主張

アフガニスタン

米国最長の戦争に終止符を

 アフガニスタン戦争は米軍の侵攻開始から12年を超える、米国にとって最長の戦争です。オバマ米政権は戦争で膨れ上がった軍事費の削減や国民の厭戦(えんせん)気分の強まりで戦争の収束を迫られており、来年中に米軍戦闘部隊を撤退させようとしています。

 しかし、その前提として米政権が重視するアフガンとの2国間安全保障協定は宙に浮いたままです。そこに米国の覇権主義的な対テロ戦略の矛盾が表れています。

治外法権的特権に固執

 米国は戦闘部隊を撤退させる一方、治安を引き継ぐアフガン国軍の訓練などのため、2015年以降も一定規模の米軍事力を残す計画です。12年には両国首脳が「戦略的パートナーシップ協定」を締結し、米国はアフガンを「NATO(北大西洋条約機構)非加盟主要同盟国」に指定して、軍事支援の準備を重ねてきました。

 01年の米同時テロへの報復として侵攻した米国は、アフガンを二度とテロリストの発進基地にさせないとしています。恒久的な米軍基地は設置しないものの、アフガンの安定には米軍事力が不可欠だとみています。これには米軍特殊部隊による対テロ作戦も含まれ、戦闘部隊の撤退後も実質的に戦争を続ける恐れがあります。

 安全保障協定は1年近い交渉で草案が作成されましたが、アフガンのカルザイ大統領は調印を拒否しています。米側が軍事・経済援助をテコに締結を迫り、国内有力者らによる国民大会議(ロヤ・ジルガ)も調印を求めたにもかかわらず、同大統領の姿勢は固く、来年4月に予定される大統領選挙後に対応を先送りする姿勢です。

 大きな理由が米軍の治外法権的特権です。
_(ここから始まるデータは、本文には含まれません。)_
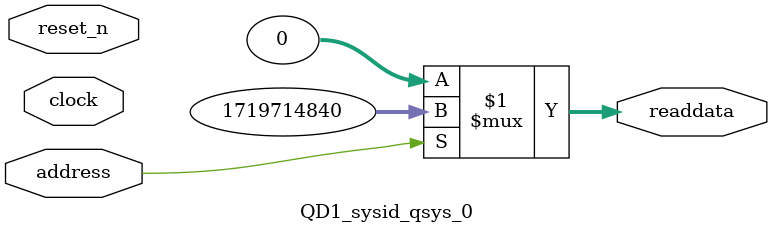
<source format=v>



// synthesis translate_off
`timescale 1ns / 1ps
// synthesis translate_on

// turn off superfluous verilog processor warnings 
// altera message_level Level1 
// altera message_off 10034 10035 10036 10037 10230 10240 10030 

module QD1_sysid_qsys_0 (
               // inputs:
                address,
                clock,
                reset_n,

               // outputs:
                readdata
             )
;

  output  [ 31: 0] readdata;
  input            address;
  input            clock;
  input            reset_n;

  wire    [ 31: 0] readdata;
  //control_slave, which is an e_avalon_slave
  assign readdata = address ? 1719714840 : 0;

endmodule



</source>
協定案は米兵の地位について、アフガンで違法行為を犯した米軍人・軍属の裁判権を米側がもつと規定し、米国はこれを「交渉余地のないもの」だとしています。米軍は無人機攻撃や奇襲作戦によって、子どもを含むアフガン市民に犠牲を出し続け、カルザイ大統領は再三にわたって抗議しています。米国が確保しようとする米兵の免責特権は、アフガン国民にとって耐え難いこの犠牲の容認につながるものです。

 一昨年に米軍がイラクから全面撤退したのも、イラクが米兵の治外法権的特権を認めなかったことが大きな理由でした。オバマ政権はアフガンでも“全面撤退”をちらつかせますが、対テロ戦略上の重要性から、カルザイ政権への脅しにすぎないとみられています。

 安全保障協定案は、アフガンの主権と独立の回復をうたうものの、重大な制限を課しています。占領状態は、反政府武装勢力タリバンとカルザイ政権との交渉の可能性も閉ざしています。

主権回復が不可欠

 和平を実現するにはアフガンの主権回復が不可欠です。米国はアフガンへの干渉をやめ、米軍を撤退すべきです。無人機攻撃や特殊作戦などの戦争行為もきっぱりやめるべきです。

 長い戦争は、軍事力でテロはなくせないことを物語っています。逆に軍事力の行使はテロの拡大を招く危険があります。テロをなくすには、法による裁きを国際協力によって実現することが必要です。同時に、貧困や不正義などテロの温床になっている問題の解決に力を注ぐことが重要です。